**Data records:**
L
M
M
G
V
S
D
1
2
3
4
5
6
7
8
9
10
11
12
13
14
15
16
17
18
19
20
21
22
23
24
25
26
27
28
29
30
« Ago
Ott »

**Work task:**
Recast every line of the material as a Markdown table with the columns Number and Line text, one row per line and no rows for blank lines.

**Result of this exercise:**
| Number | Line text |
|---|---|
| 1 | L |
| 2 | M |
| 3 | M |
| 4 | G |
| 5 | V |
| 6 | S |
| 7 | D |
| 8 | 1 |
| 9 | 2 |
| 10 | 3 |
| 11 | 4 |
| 12 | 5 |
| 13 | 6 |
| 14 | 7 |
| 15 | 8 |
| 16 | 9 |
| 17 | 10 |
| 18 | 11 |
| 19 | 12 |
| 20 | 13 |
| 21 | 14 |
| 22 | 15 |
| 23 | 16 |
| 24 | 17 |
| 25 | 18 |
| 26 | 19 |
| 27 | 20 |
| 28 | 21 |
| 29 | 22 |
| 30 | 23 |
| 31 | 24 |
| 32 | 25 |
| 33 | 26 |
| 34 | 27 |
| 35 | 28 |
| 36 | 29 |
| 37 | 30 |
| 38 | « Ago |
| 39 | Ott » |